Agora eu desenho, faço coisas em madeira, costuro, aprendi a tricotar de verdade, sei reformar uma casa todinha, morei em vários lugares, plantei centenas de árvores, instalei bibliotecas virtuais em três quimioterapias infantis, ajudei a alfabetizar pessoas, trabalhei com idosos, com população em condição de rua, com mulheres vítimas de violência. Plantei hortas com trabalhadores, criei brinquedos com crianças, ensinei cuidar da água, da terra, do lixo.
Subi montanhas, mergulhei em cavernas, atravessei continentes, tomei duas anestesias gerais, fiz duas cirurgias, voei, nadei. Casei 4 vezes. Declarei todos os meus amores. Passei vontade, passei vergonha, passei nervoso.
Enfrentei o medo até ele desaparecer.
Parei de alimentar os monstros.
Me sinto bastante diferente. Tão diferente que a inadequação pode ser vista da Lua.
Meu maior desejo hoje é o isolamento. Uma casinha pequenina construída com as minhas mãos, lá no pé daquela montanha. Jardim, horta, pomar, caramanchão atelier. Eu, os bichos e a roça.
É noite de Jubileu, estou só, como naquele primeiro dia.
Anteontem foi Lua de Wesak. Eu me sinto bem iluminada.

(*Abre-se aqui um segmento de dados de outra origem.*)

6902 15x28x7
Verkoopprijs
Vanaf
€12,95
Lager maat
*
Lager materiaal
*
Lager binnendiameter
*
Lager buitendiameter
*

Miguel continua comigo, faz uma graça, prega uma peça, ontem mesmo apagou um texto enorme em que eu descia a lenha na Humanidade. Acho que era forte demais para os mortais, huahuahuahuahuahuahua, ele deletou, fiquei brava na hora, depois ri com ele, caçoando da minha cara.
Durante toda a vida me chamaram de louca, sempre odiei, sempre me achei realista e lúcida.
Agora depois de quatro anos de claustro, suspeito que endoidei. Mas essa doidêra dá uma serenidade boa, que antes eu não tinha. Hoje eu faço 50 anos e a única coisa que sinto é que me basto.